OS PODEROSOS VINGADORES # 23

Por Zé Oliboni
Data: 1 dezembro, 2006


Título: OS PODEROSOS VINGADORES # 23 (Panini
Comics
) – Revista mensal
Autores: Os Poderosos Vingadores – Brian M. Bendis (roteiro) e David Finch;

Thor – Michael Avon Oeming e Daniel Berman (roteiro) e Andrea Divito (arte);

Homem de Ferro – Mark Ricketts (roteiro) e Tony Harris (arte);

Capitão América e Falcão – Christopher Priest (texto) e Joe Bennett (desenhos).

Preço: R$ 6,90

Número de páginas: 96

Data de lançamento: Dezembro de 2005

Sinopse: Os Poderosos Vingadores – Vivendo seu pior momento, os maiores heróis da Terra enfrentam um novo desafio… uma armada kree sedenta de vingança! E a morte de mais um vingador!

Homem de Ferro – Tony Stark contra o Homem de Ferro!

Thor – O Vingador Dourado e o Sentinela da Liberdade vão a Asgard para ajudar o Deus do Trovão!

Capitão América e Falcão – Enquanto o Capitão se preocupa com seu novo relacionamento com a Feiticeira Escarlate, o Falcão tem que continuar se escondendo do governo norte-americano e de traficantes.

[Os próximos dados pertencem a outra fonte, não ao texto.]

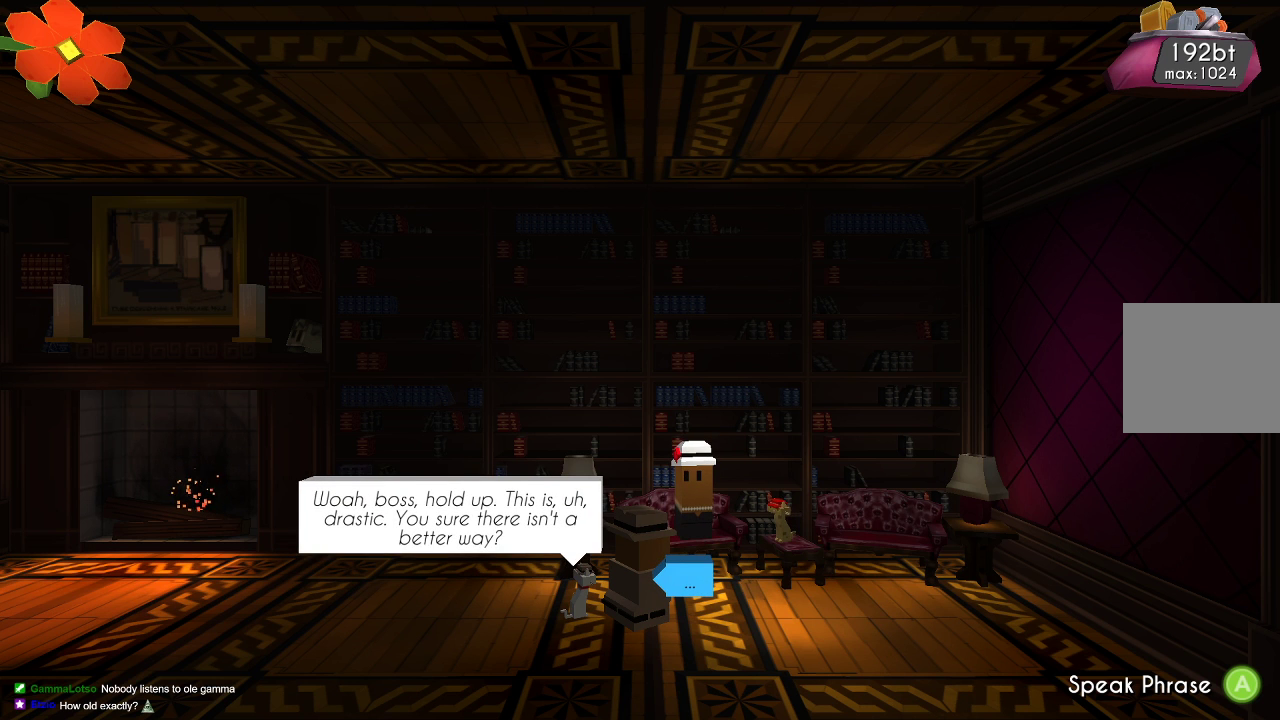
{"buttons": [], "left_stick": "center", "right_stick": "center", "events": [[67, "CROSS", "down"], [167, "CROSS", "up"]]}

Positivo/Negativo: Perto do fim, Vingadores – A Queda mostra a que veio. Até o momento, a história tinha um ritmo lento, tentando apenas chocar o leitor o suficiente para ele voltar no mês seguinte. No entanto, esta edição, com uma luta do começo ao fim e mostrando o grupo sofrendo derrota após derrota, foi muito boa.

Dois momentos precisam ser destacados: o Gavião Arqueiro, que morre lutando, e Fury dizendo para todos os heróis debandarem – no texto em inglês, a fala fica como Disassembled, que é o título original da série.

Os desenhos de Finch realmente são talhados para histórias de ação, nas quais pode fazer ótimas cenas. A única coisa que estraga é que o tom vermelho escolhido para iluminação ambiente às vezes deixa as imagem escuras demais.

Em Homem de Ferro, a coisa começa a desandar. Há um descompasso geral entre o estilo do desenhista e a história. Não que Tony Harris seja ruim. Ele é um artista com estilo próprio, mas mais adequado para um revista de humor, como X-Táticos, e não uma série com pretensões de drama como esta.

Fora isso, a história está fraca, o combate entre os dois Homens de Ferro é sem graça e a participação da Pep e do Happy está sem pé nem cabeça.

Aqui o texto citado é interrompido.